L’évolution des médias, ces trois dernières décennies, à travers la prise en main des médias par de grands groupes industriels, les phénomènes de concentration et la marchandisation de l’information, ont effectivement amené des changements considérables au processus démocratique et à l’un de ses fondements : le pluralisme. Ce n’est d’ailleurs pas un hasard si cette question fut au centre de la réflexion animée en 2005 par le Sénat belge autour des enjeux actuels de la citoyenneté [1]. Dans les conclusions publiques des quatre journées d’exposés et de débats qui réunirent au préalable journalistes, éditeurs et divers acteurs associatifs et publics, Edouard Delruelle mit d’emblée en évidence les enjeux démocratiques de ce débat : « il n’y a pas de citoyenneté authentique sans pluralité active, et réciproquement, le pluralisme ne peut être garanti qu’à travers une citoyenneté active et responsable » ; pour s’interroger ensuite : « Même si les journalistes ont une haute conscience citoyenne et démocratique, la logique médiatique ne fabrique-t-elle pas d’elle-même de l’uniformité, ne fabrique-t-elle pas d’elle-même de la pensée unique, ne sécrète-t-elle pas d’elle-même une forme de totalitarisme soft et lisse ? » [2].

Les logiques économiques qui réduisent de plus en plus l’information à sa seule valeur commerciale ont des effets majeurs sur le rôle des médias et le traitement de l’information. Elles font aujourd’hui peser sur les rédactions de nouveaux critères, érigés en « dogmes médiatiques », sur ce que doit être une information pertinente au regard des objectifs de rentabilité, de concurrence et de profit. Passons quelques-uns de ces nouveaux dogmes au crible d’autres critères [3].

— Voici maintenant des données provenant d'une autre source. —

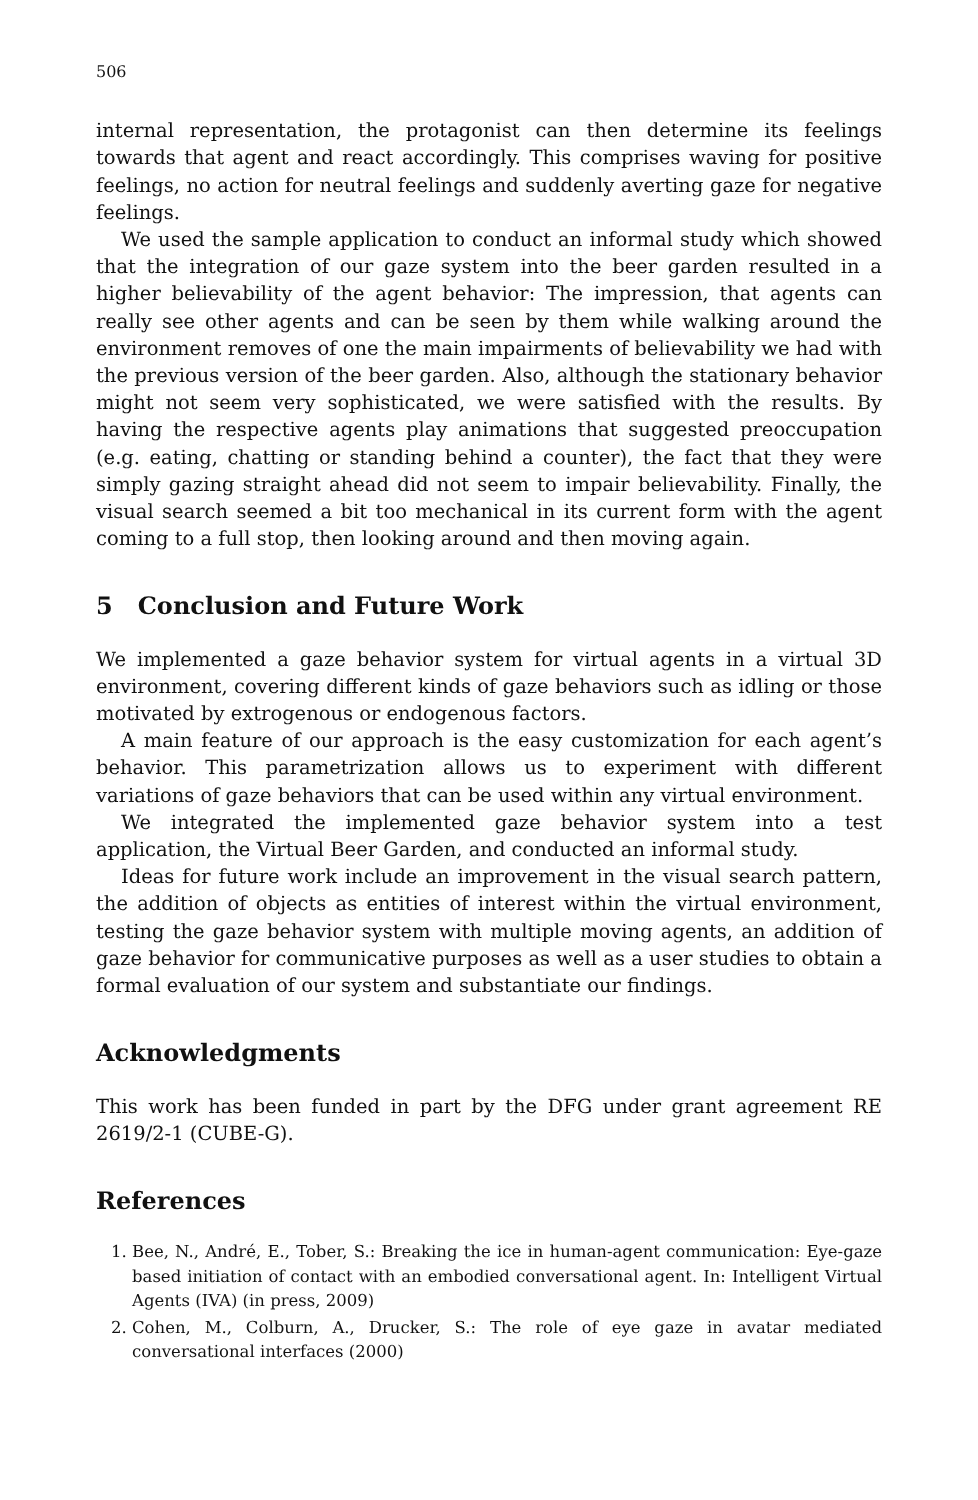506
internal representation, the protagonist can then determine its feelings towards that agent and react accordingly. This comprises waving for positive feelings, no action for neutral feelings and suddenly averting gaze for negative feelings.
We used the sample application to conduct an informal study which showed that the integration of our gaze system into the beer garden resulted in a higher believability of the agent behavior: The impression, that agents can really see other agents and can be seen by them while walking around the environment removes of one the main impairments of believability we had with the previous version of the beer garden. Also, although the stationary behavior might not seem very sophisticated, we were satisfied with the results. By having the respective agents play animations that suggested preoccupation (e.g. eating, chatting or standing behind a counter), the fact that they were simply gazing straight ahead did not seem to impair believability. Finally, the visual search seemed a bit too mechanical in its current form with the agent coming to a full stop, then looking around and then moving again.
5 Conclusion and Future Work
We implemented a gaze behavior system for virtual agents in a virtual 3D environment, covering different kinds of gaze behaviors such as idling or those motivated by extrogenous or endogenous factors.
A main feature of our approach is the easy customization for each agent’s behavior. This parametrization allows us to experiment with different variations of gaze behaviors that can be used within any virtual environment.
We integrated the implemented gaze behavior system into a test application, the Virtual Beer Garden, and conducted an informal study.
Ideas for future work include an improvement in the visual search pattern, the addition of objects as entities of interest within the virtual environment, testing the gaze behavior system with multiple moving agents, an addition of gaze behavior for communicative purposes as well as a user studies to obtain a formal evaluation of our system and substantiate our findings.
Acknowledgments
This work has been funded in part by the DFG under grant agreement RE 2619/2-1 (CUBE-G).
References
1. Bee, N., André, E., Tober, S.: Breaking the ice in human-agent communication: Eye-gaze based initiation of contact with an embodied conversational agent. In: Intelligent Virtual Agents (IVA) (in press, 2009)
2. Cohen, M., Colburn, A., Drucker, S.: The role of eye gaze in avatar mediated conversational interfaces (2000)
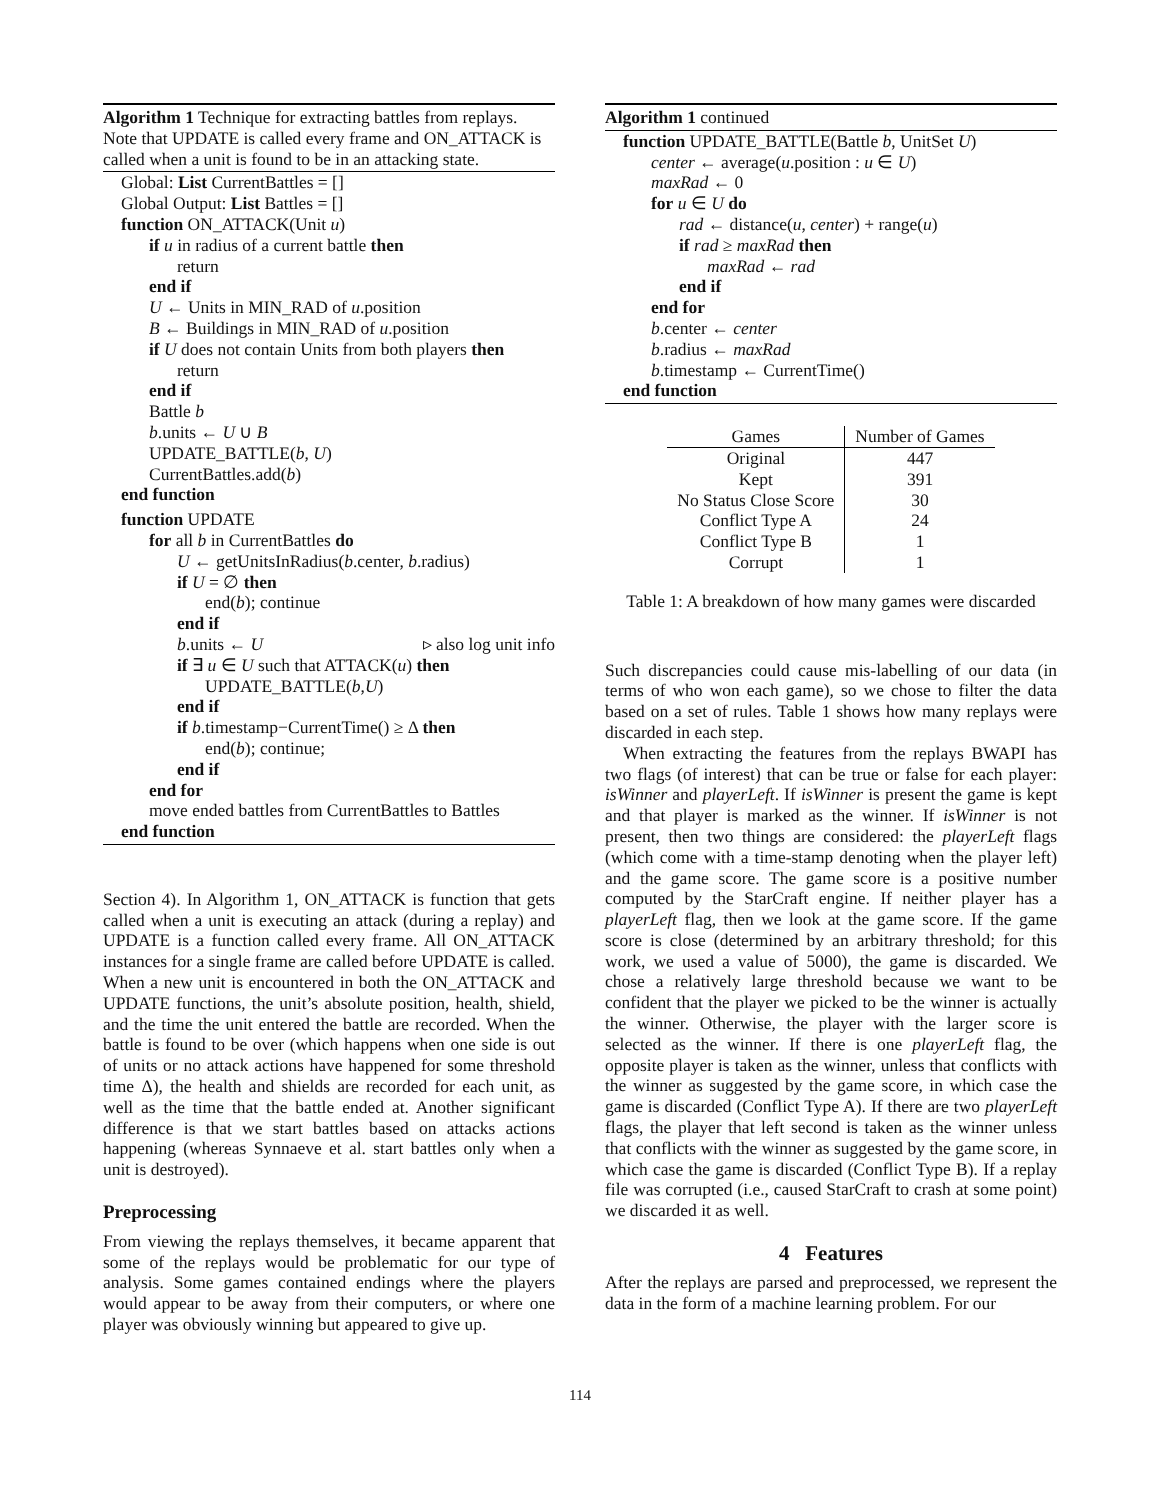Algorithm 1 Technique for extracting battles from replays. Note that UPDATE is called every frame and ON_ATTACK is called when a unit is found to be in an attacking state.
Global: List CurrentBattles = []
Global Output: List Battles = []
function ON_ATTACK(Unit u)
if u in radius of a current battle then
return
end if
U ← Units in MIN_RAD of u.position
B ← Buildings in MIN_RAD of u.position
if U does not contain Units from both players then
return
end if
Battle b
b.units ← U ∪ B
UPDATE_BATTLE(b, U)
CurrentBattles.add(b)
end function
function UPDATE
for all b in CurrentBattles do
U ← getUnitsInRadius(b.center, b.radius)
if U = ∅ then
end(b); continue
end if
b.units ← U ▹ also log unit info
if ∃ u ∈ U such that ATTACK(u) then
UPDATE_BATTLE(b,U)
end if
if b.timestamp−CurrentTime() ≥ Δ then
end(b); continue;
end if
end for
move ended battles from CurrentBattles to Battles
end function
Section 4). In Algorithm 1, ON_ATTACK is function that gets called when a unit is executing an attack (during a replay) and UPDATE is a function called every frame. All ON_ATTACK instances for a single frame are called before UPDATE is called. When a new unit is encountered in both the ON_ATTACK and UPDATE functions, the unit’s absolute position, health, shield, and the time the unit entered the battle are recorded. When the battle is found to be over (which happens when one side is out of units or no attack actions have happened for some threshold time Δ), the health and shields are recorded for each unit, as well as the time that the battle ended at. Another significant difference is that we start battles based on attacks actions happening (whereas Synnaeve et al. start battles only when a unit is destroyed).
Preprocessing
From viewing the replays themselves, it became apparent that some of the replays would be problematic for our type of analysis. Some games contained endings where the players would appear to be away from their computers, or where one player was obviously winning but appeared to give up.
Algorithm 1 continued
function UPDATE_BATTLE(Battle b, UnitSet U)
center ← average(u.position : u ∈ U)
maxRad ← 0
for u ∈ U do
rad ← distance(u, center) + range(u)
if rad ≥ maxRad then
maxRad ← rad
end if
end for
b.center ← center
b.radius ← maxRad
b.timestamp ← CurrentTime()
end function
| Games | Number of Games |
| --- | --- |
| Original | 447 |
| Kept | 391 |
| No Status Close Score | 30 |
| Conflict Type A | 24 |
| Conflict Type B | 1 |
| Corrupt | 1 |
Table 1: A breakdown of how many games were discarded
Such discrepancies could cause mis-labelling of our data (in terms of who won each game), so we chose to filter the data based on a set of rules. Table 1 shows how many replays were discarded in each step.
When extracting the features from the replays BWAPI has two flags (of interest) that can be true or false for each player: isWinner and playerLeft. If isWinner is present the game is kept and that player is marked as the winner. If isWinner is not present, then two things are considered: the playerLeft flags (which come with a time-stamp denoting when the player left) and the game score. The game score is a positive number computed by the StarCraft engine. If neither player has a playerLeft flag, then we look at the game score. If the game score is close (determined by an arbitrary threshold; for this work, we used a value of 5000), the game is discarded. We chose a relatively large threshold because we want to be confident that the player we picked to be the winner is actually the winner. Otherwise, the player with the larger score is selected as the winner. If there is one playerLeft flag, the opposite player is taken as the winner, unless that conflicts with the winner as suggested by the game score, in which case the game is discarded (Conflict Type A). If there are two playerLeft flags, the player that left second is taken as the winner unless that conflicts with the winner as suggested by the game score, in which case the game is discarded (Conflict Type B). If a replay file was corrupted (i.e., caused StarCraft to crash at some point) we discarded it as well.
4 Features
After the replays are parsed and preprocessed, we represent the data in the form of a machine learning problem. For our
114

Info spectacle et perception du monde

L’accessibilité et la compréhensibilité constituent évidemment une condition démocratique sine qua non : pour s’approprier les grands débats qui déterminent notre avenir, pour jouer son rôle de « stimulant positif du modèle démocratique » [4], le citoyen doit avoir accès à une information qui rende compréhensible, sans pour autant la nier, la complexité des enjeux sociétaux, ce qui implique par exemple une mise en contexte systématique des faits.

Or dans les grands médias de masse, ceux-là même qui détiennent un « monopole de fait sur la formation des cerveaux d’une partie importante de la population » [5] , la valeur démocratique de l’information semble être bel et bien supplantée par sa valeur marchande, avec pour effet certaines conséquences non négligeables sur le traitement de l’information : « faitdiversification » [6], accent mis sur l’émotionnel, le sensationnel et le divertissement, « peopleisation » des questions politiques, analyses et informations structurelles délaissées au profit d’une vision simpliste de la réalité...

Comme le soulignait Jean-Jacques Jespers [7] lors du Festival des Libertés 2003, ces caractéristiques du populisme médiatique, ont non seulement des conséquences sur la décision politique, mais ont également des effets importants sur la perception qu’a la société d’elle-même. « Aux Etats-Unis, la couverture médiatique des crimes de sang et de la violence non politique (civile, domestique) a augmenté de 700% en dix ans, alors que la criminalité diminuait de 20% dans le même temps. La société américaine est gangrenée par une angoisse irrationnelle qui favorise la paranoïa dans les rapports sociaux, voire -selon la thèse de Micheal Moore dans son célèbre documentaire Bowling for Columbine- dans la politique internationale de Washington ! ».

Prenant un autre exemple, belge celui-là, Jean-Jacques Jespers mettait aussi en garde contre le traitement émotionnel des enjeux sociétaux. « Lors de la faillite de la Sabena, les médias belges ont consacré beaucoup plus de temps à montrer, et même à ressasser, le désarroi des membres du personnel (larmes, commentaires désabusés, dénonciations véhémentes, gestes de détresse...) qu’à évaluer les responsabilités dans le processus qui a mené à la faillite. Cette priorité à l’émotionnel contribue à accroître le fatalisme et le défaitisme : comme l’information n’explique rien et ne désigne aucun responsable, la seule attitude possible, pour le public, c’est la compassion avec la douleur des victimes ».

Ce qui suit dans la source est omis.